Columbus recently passed a law known as Tobacco 21, which raised the legal age to purchase tobacco products from 18 to 21.
Associate Professor Micah Berman, JD, and Professor Emerita Mary Ellen Wewers, PhD, MPH, helped lead Columbus’s Tobacco 21 campaign, making Columbus the sixth city in Ohio to adopt the ordinance.
“I worked with city council and the health department to talk through more of the specifics of what a law could look like, some of the legal issues and some of the implementation issues,” says Berman, who holds a joint appointment with Ohio State's Moritz College of Law and CPH. “A big issue with public health laws in general, including Tobacco 21 laws, is that you want to do more than just pass a law; you want to make sure there’s a plan for putting the law in place and making sure it’s enforced and working.”
Berman co-authored a white paper that helped inform the law with Robert Crane, MD, clinical professor of family medicine at Ohio State and president and founder of the Preventing Tobacco Addiction Foundation, and Natalie Hemmerich, JD, MPH, staff attorney at Public Health Law Center who was a postdoctoral fellow in CPH’s Center of Excellence in Regulatory Tobacco Policy at the time.
Published by CPH in 2015, the white paper detailed how raising the minimum age for sales of tobacco products would be effective in improving health and have minimal economic consequences to retailers.
While Berman and his colleagues helped orchestrate the law, Wewers played an integral role in developing the rules to implement the law as a member of the Columbus board of health.
“We’ve seen results in other cities across America that are promising; youth initiation rates of tobacco use do go down," Wewers says. "Our hope and goal is, with this policy in place, we will see less uptake of tobacco products among our adolescents.”
Other leaders in this initiative were Crane, the Columbus board of health, Councilwoman Priscilla R. Tyson, and former Columbus Health Commissioner Teresa Long, MD.
Advocates believe the Columbus law is the strongest in the nation and will serve as a model because of its unique enforcement component.
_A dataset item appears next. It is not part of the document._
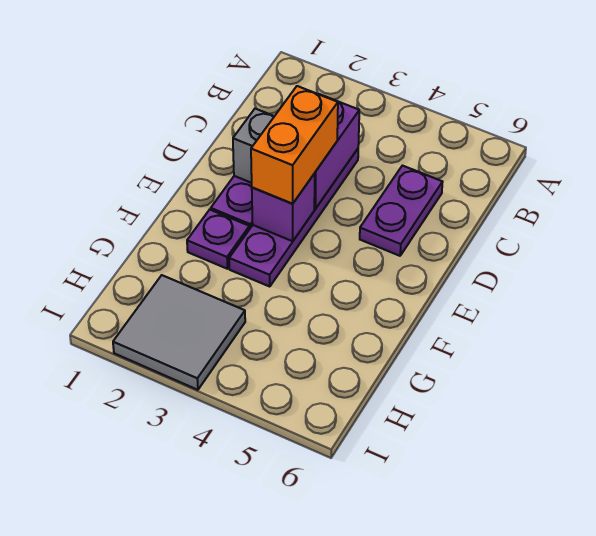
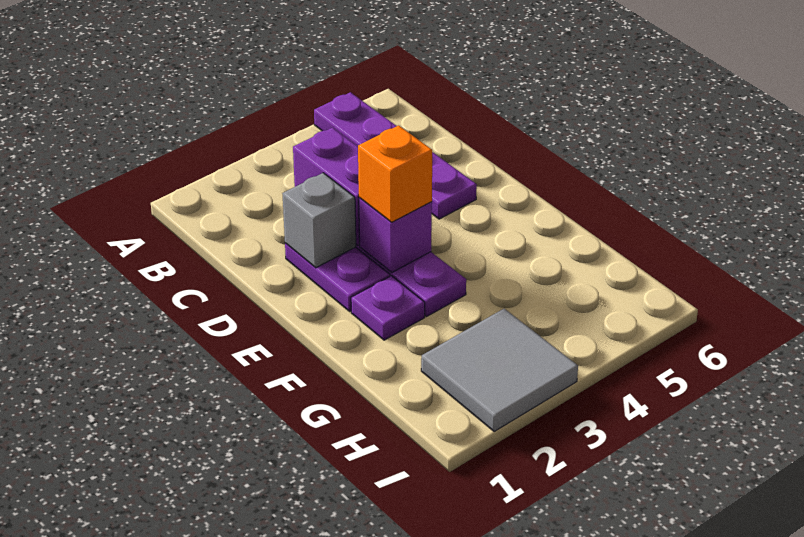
purple 1x2 plate [360,166,443,256] -> purple 1x4 plate [314,92,477,219]
orange 1x2 brick [251,86,338,204] -> orange 1x1 brick [358,125,432,222]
Under the law, inspections will be conducted at licensed locations and civil fines will be issued as a penalty of violation. Repeat violators can have their licenses suspended or revoked.
It will take years to see the effect of Tobacco 21, which took effect in October, but Wewers has hope that the legislation will have a positive impact.
“If you can stop kids from starting, the chances are that by age 21 or later we’ll see far fewer people addicted to tobacco products," she says. "It’ll have huge benefits for society, from a health perspective and economic perspective.”